Badan Bank Tanah memiliki lahan seluas 120 hektar di Penajam Eco City, Kalimantan Timur, yang diperuntukkan bagi perumahan masyarakat berpenghasilan rendah (MBR).
Hal itu disampaikan Deputi Bidang Kerjasama Pemanfaatan Lahan dan Pengusahaan Badan Bank Tanah Hakiki Sudrajat dalam jumpa pers di Bandung, Jawa Barat, Jumat (17/1/2025).
Hakiki mengatakan hingga 12.000 rumah bersubsidi dapat dibangun di lahan seluas 120 hektar.
“Namun belum tentu langsung 12.000 orang siap menghuni, jadi harus bertahap membangunnya, tapi kita siapkan sekitar 120 hektar,” ujar Hakiki.
Total luas wilayah Penajam Eco City saat ini mencapai 4.162 hektar. Kawasan ini berbatasan dengan ibu kota nusantara (IKN).
Dari total keseluruhan, sudah dialokasikan untuk reforma agraria seluas 1.873 hektar. Institusi Kelembagaan Pemerintah 379 hektar, Badan Air 123 hektar, Bandara VVIP IKN 621 hektar, Jalan Tol IKN 135 hektar, serta area pengembangan Badan Bank Tanah.

Pada kesempatan yang sama, Kepala Badan Bank Tanah Parman Nataatmadja mengakui, seiring dengan progres pembangunan Bandara VVIP IKN yang cukup signifikan, minat investor terutama di sektor perumahan pun semakin meningkat.

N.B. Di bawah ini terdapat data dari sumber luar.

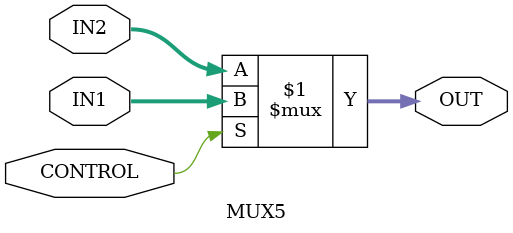
<source format=v>
`timescale 1ns / 1ps


module MUX5(IN1, IN2, CONTROL, OUT);
input wire [4:0] IN1, IN2;
input wire CONTROL;
output wire [4:0] OUT;

assign OUT = CONTROL ? IN1 : IN2;
endmodule

</source>
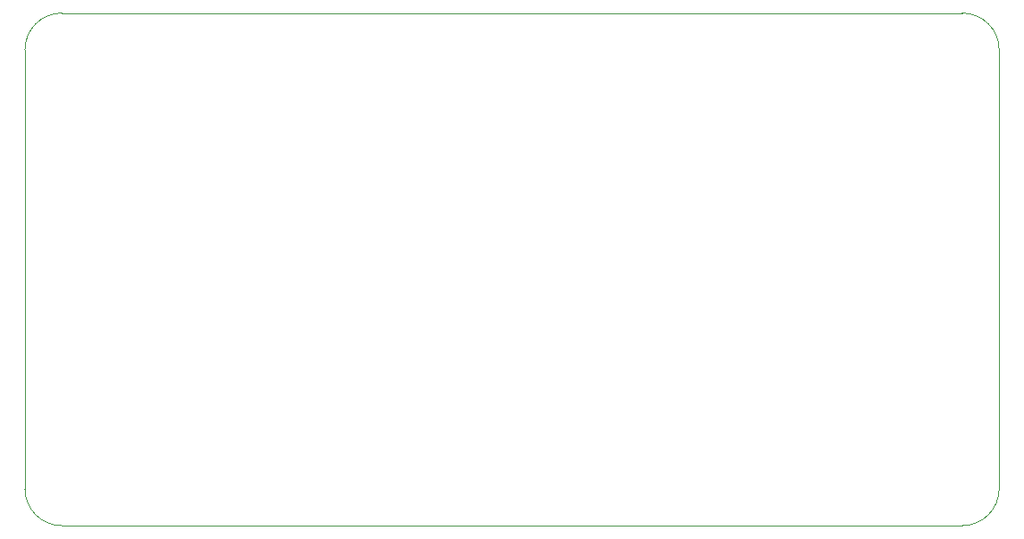
<source format=gm1>
%TF.GenerationSoftware,KiCad,Pcbnew,9.0.7*%
%TF.CreationDate,2026-02-20T12:59:29-06:00*%
%TF.ProjectId,Lab2_starter,4c616232-5f73-4746-9172-7465722e6b69,rev?*%
%TF.SameCoordinates,Original*%
%TF.FileFunction,Profile,NP*%
%FSLAX46Y46*%
G04 Gerber Fmt 4.6, Leading zero omitted, Abs format (unit mm)*
G04 Created by KiCad (PCBNEW 9.0.7) date 2026-02-20 12:59:29*
%MOMM*%
%LPD*%
G01*
G04 APERTURE LIST*
%TA.AperFunction,Profile*%
%ADD10C,0.100000*%
%TD*%
G04 APERTURE END LIST*
D10*
X110014574Y-140000000D02*
X24700000Y-140000000D01*
X113514574Y-136500000D02*
G75*
G02*
X110014574Y-139999974I-3499974J0D01*
G01*
X24700000Y-140000000D02*
G75*
G02*
X21200000Y-136500000I0J3500000D01*
G01*
X21200000Y-94863800D02*
G75*
G02*
X24700000Y-91363800I3500000J0D01*
G01*
X24700000Y-91363800D02*
X110014574Y-91363800D01*
X113514574Y-94863800D02*
X113514574Y-136500000D01*
X110014574Y-91363800D02*
G75*
G02*
X113514600Y-94863800I26J-3500000D01*
G01*
X21200000Y-136500000D02*
X21200000Y-94863800D01*
M02*

</source>
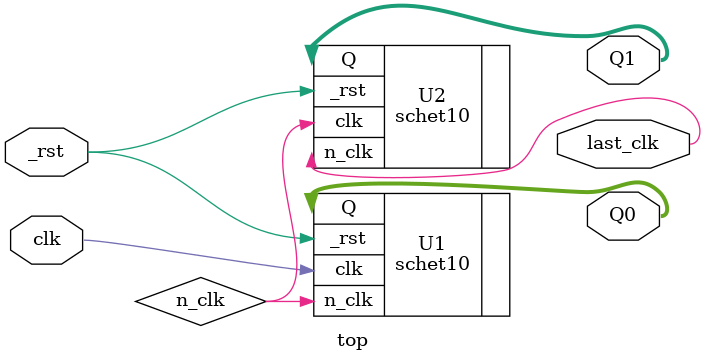
<source format=sv>
module top (clk, _rst, last_clk, Q1, Q0);

input logic clk, _rst;
output logic [3:0] Q1;
output logic [3:0] Q0;
logic n_clk;
output logic last_clk;

schet10 U1(.clk(clk), ._rst(_rst), .n_clk(n_clk), .Q(Q0));
schet10 U2(.clk(n_clk), ._rst(_rst), .n_clk(last_clk), .Q(Q1));

endmodule


</source>
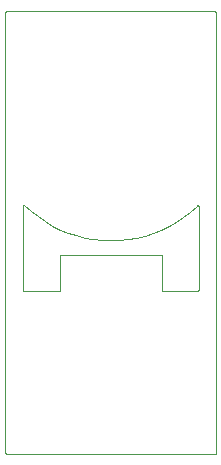
<source format=gko>
%FSTAX44Y44*%
%MOMM*%
%SFA1B1*%

%IPPOS*%
%ADD27C,0.010000*%
%LNpcb2-1*%
%LPD*%
G54D27*
X0076032Y00810974D02*
D01*
X00760322Y0081093*
X00760327Y00810885*
X00760334Y00810841*
X00760345Y00810798*
X00760359Y00810756*
X00760376Y00810714*
X00760395Y00810674*
X00760418Y00810636*
X00760442Y00810599*
X0076047Y00810564*
X007605Y00810531*
X00760532Y008105*
X00760566Y00810471*
X00760602Y00810445*
X0076064Y00810421*
X00760679Y008104*
X0076072Y00810382*
X00760762Y00810367*
X00760805Y00810354*
X00760848Y00810345*
X00760893Y00810339*
X00760937Y00810336*
X00760958Y00810335*
X00760522Y00882552D02*
D01*
X00760491Y00882521*
X00760462Y00882487*
X00760435Y00882452*
X00760411Y00882414*
X00760389Y00882375*
X00760371Y00882335*
X00760355Y00882293*
X00760342Y0088225*
X00760332Y00882207*
X00760325Y00882163*
X00760321Y00882119*
X0076032Y00882085*
X00761446Y00882588D02*
D01*
X00761413Y00882618*
X00761378Y00882646*
X00761341Y00882671*
X00761303Y00882693*
X00761263Y00882713*
X00761221Y0088273*
X00761179Y00882744*
X00761136Y00882755*
X00761092Y00882763*
X00761048Y00882767*
X00761003Y00882769*
X00760959Y00882768*
X00760914Y00882763*
X0076087Y00882755*
X00760827Y00882745*
X00760785Y00882731*
X00760743Y00882715*
X00760703Y00882695*
X00760665Y00882673*
X00760628Y00882648*
X00760592Y00882621*
X00760559Y00882591*
X00760528Y00882559*
X00760522Y00882552*
X00761446Y00882588D02*
D01*
X00766882Y00877664*
X00772648Y00873131*
X00778717Y00869012*
X00785057Y00865326*
X0079164Y00862091*
X00798432Y00859323*
X00805401Y00857035*
X00812512Y0085524*
X00819731Y00853944*
X00827023Y00853156*
X00834352Y00852878*
X00841683Y00853112*
X0084898Y00853857*
X00856206Y00855109*
X00863328Y00856862*
X00870311Y00859107*
X00877119Y00861834*
X00883721Y0086503*
X00890084Y00868678*
X00896177Y00872761*
X0090197Y00877259*
X00907435Y00882151*
X0090784Y0088254*
D01*
X00907841Y00882541*
X00907841Y00882541*
X00907842Y00882541*
X00907842Y00882542*
X00907843Y00882542*
X00907843Y00882543*
X00907844Y00882543*
X00907844Y00882544*
X00907844Y00882544*
X00908928Y00882085D02*
D01*
X00908927Y0088213*
X00908922Y00882174*
X00908914Y00882218*
X00908904Y00882261*
X0090889Y00882304*
X00908873Y00882345*
X00908854Y00882385*
X00908831Y00882424*
X00908806Y00882461*
X00908779Y00882496*
X00908749Y00882529*
X00908717Y0088256*
X00908683Y00882589*
X00908647Y00882615*
X00908609Y00882639*
X00908569Y0088266*
X00908529Y00882678*
X00908487Y00882693*
X00908444Y00882705*
X009084Y00882715*
X00908356Y00882721*
X00908312Y00882724*
X00908267*
X00908222Y00882721*
X00908179Y00882715*
X00908135Y00882705*
X00908092Y00882693*
X0090805Y00882678*
X00908009Y0088266*
X0090797Y00882639*
X00907932Y00882615*
X00907896Y00882589*
X00907862Y0088256*
X0090784Y0088254*
X00908289Y00810335D02*
D01*
X00908334Y00810337*
X00908378Y00810342*
X00908422Y00810349*
X00908466Y0081036*
X00908508Y00810374*
X00908549Y00810391*
X00908589Y0081041*
X00908628Y00810432*
X00908665Y00810457*
X009087Y00810485*
X00908733Y00810515*
X00908764Y00810547*
X00908793Y00810581*
X00908819Y00810617*
X00908843Y00810655*
X00908864Y00810694*
X00908882Y00810735*
X00908897Y00810777*
X00908909Y0081082*
X00908919Y00810864*
X00908925Y00810907*
X00908928Y00810952*
X00908928Y00810974*
X0087765D02*
D01*
X00877652Y0081093*
X00877657Y00810885*
X00877664Y00810841*
X00877675Y00810798*
X00877689Y00810756*
X00877706Y00810714*
X00877725Y00810674*
X00877748Y00810636*
X00877772Y00810599*
X008778Y00810564*
X0087783Y00810531*
X00877862Y008105*
X00877896Y00810471*
X00877932Y00810445*
X0087797Y00810421*
X00878009Y008104*
X0087805Y00810382*
X00878092Y00810367*
X00878135Y00810354*
X00878178Y00810345*
X00878223Y00810339*
X00878267Y00810336*
X00878289Y00810335*
X00790958D02*
D01*
X00791003Y00810337*
X00791047Y00810342*
X00791091Y00810349*
X00791135Y0081036*
X00791177Y00810374*
X00791218Y00810391*
X00791258Y0081041*
X00791297Y00810432*
X00791334Y00810457*
X00791369Y00810485*
X00791402Y00810515*
X00791433Y00810547*
X00791462Y00810581*
X00791488Y00810617*
X00791512Y00810655*
X00791533Y00810694*
X00791551Y00810735*
X00791566Y00810777*
X00791578Y0081082*
X00791588Y00810864*
X00791594Y00810907*
X00791597Y00810952*
X00791597Y00810974*
X00746624Y01046756D02*
D01*
X00746535Y01046753*
X00746447Y01046744*
X00746359Y01046728*
X00746273Y01046707*
X00746189Y0104668*
X00746106Y01046646*
X00746026Y01046607*
X00745949Y01046563*
X00745876Y01046513*
X00745805Y01046458*
X00745739Y01046399*
X00745678Y01046335*
X00745621Y01046267*
X00745568Y01046195*
X00745521Y01046119*
X00745479Y01046041*
X00745443Y0104596*
X00745413Y01045876*
X00745388Y01045791*
X0074537Y01045704*
X00745357Y01045616*
X00745351Y01045527*
X0074535Y01045482*
X00923897D02*
D01*
X00923894Y01045571*
X00923885Y0104566*
X0092387Y01045747*
X00923848Y01045834*
X00923821Y01045918*
X00923787Y01046*
X00923748Y0104608*
X00923704Y01046157*
X00923654Y01046231*
X00923599Y01046301*
X0092354Y01046367*
X00923476Y01046429*
X00923408Y01046486*
X00923336Y01046539*
X0092326Y01046586*
X00923182Y01046627*
X00923101Y01046664*
X00923017Y01046694*
X00922932Y01046719*
X00922844Y01046737*
X00922757Y0104675*
X00922668Y01046756*
X00922624Y01046756*
X00923928Y00891531D02*
D01*
X00923927Y00891576*
X00923922Y0089162*
X00923914Y00891664*
X00923904Y00891707*
X00923897Y00891725*
Y00820225D02*
D01*
X0092391Y00820268*
X00923918Y00820312*
X00923925Y00820356*
X00923927Y008204*
X00923928Y0082042*
X00922624Y0067213D02*
D01*
X00922713Y00672134*
X00922802Y00672143*
X00922889Y00672158*
X00922976Y0067218*
X0092306Y00672207*
X00923142Y0067224*
X00923222Y0067228*
X00923299Y00672324*
X00923373Y00672374*
X00923443Y00672428*
X00923509Y00672488*
X00923571Y00672552*
X00923628Y0067262*
X00923681Y00672692*
X00923728Y00672767*
X0092377Y00672846*
X00923806Y00672927*
X00923836Y00673011*
X0092386Y00673096*
X00923879Y00673183*
X00923891Y00673271*
X00923898Y0067336*
X00923897Y00673404*
X0074535D02*
D01*
X00745353Y00673315*
X00745363Y00673227*
X00745378Y00673139*
X007454Y00673053*
X00745427Y00672969*
X00745461Y00672886*
X00745499Y00672806*
X00745544Y00672729*
X00745594Y00672656*
X00745649Y00672585*
X00745708Y00672519*
X00745772Y00672458*
X0074584Y006724*
X00745912Y00672348*
X00745987Y00672301*
X00746066Y00672259*
X00746147Y00672223*
X00746231Y00672193*
X00746316Y00672168*
X00746403Y0067215*
X00746491Y00672137*
X0074658Y00672131*
X00746624Y0067213*
X0076032Y00810974D02*
Y00882085D01*
X0090784Y0088254D02*
X00907844Y00882544D01*
X00908928Y00810974D02*
Y00882085D01*
X00878289Y00810335D02*
X00908289D01*
X0087765Y00810974D02*
Y00840335D01*
X00791597D02*
X0087765D01*
X00791597Y00810974D02*
Y00840335D01*
X00760958Y00810335D02*
X00790958D01*
X0074535Y00673404D02*
Y01045482D01*
X00746624Y01046756D02*
X00922624D01*
X00923897Y00891725D02*
Y01045482D01*
X00923928Y0082042D02*
Y00891531D01*
X00923897Y00673404D02*
Y00820225D01*
X00746624Y0067213D02*
X00922624D01*
M02*
</source>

“Uniknya lahan di Penajam Paser Utara (PPU) ini pada waktu tahun 2022 saya berkunjung ke sana, penduduk yang tinggal di sana enggak ada, jadi kurang menarik ya. Begitu Bandara dibangun, langsung klaimnya banyak,” tutur Parman.
Oleh karena itu, lahan di sekitar IKN semakin indah dan menarik bagi para investor. Sementara itu, total aset tanah Badan Bank Tanah mencapai 33.115,6 hektar hingga akhir tahun 2024 yang tersebar di 45 kabupaten/kota.
Angka tersebut menunjukkan peningkatan aset sebesar 194 persen untuk lembaga perbankan tanah dibandingkan tahun sebelumnya.
Aset tersebut dapat digunakan untuk kepentingan umum, manfaat sosial, pembangunan nasional, pemerataan ekonomi, reforma agraria, atau melalui kerja sama dengan pihak lain, seperti melalui penjualan, sewa, subsidi, serta tukar menukar.
Deputi Bidang Perencanaan Strategis dan Pengadaan Tanah Badan Bank Tanah Perdananto Aribowo mengatakan, Badan Bank Tanah membidik penambahan aset lahan seluas 140.000 hektar pada tahun 2025.
Dari jumlah tersebut, 120.000 hektar lahan hilang akibat penggundulan hutan.
Sisanya seluas 20.000 hektare merupakan lahan terlantar, lahan bekas konsesi, lahan bekas tambang, lahan baru tumbuh, lahan reklamasi, lahan pulau kecil, lahan yang terkena dampak perubahan tata ruang, dan lahan yang tidak dapat diakses oleh siapa pun.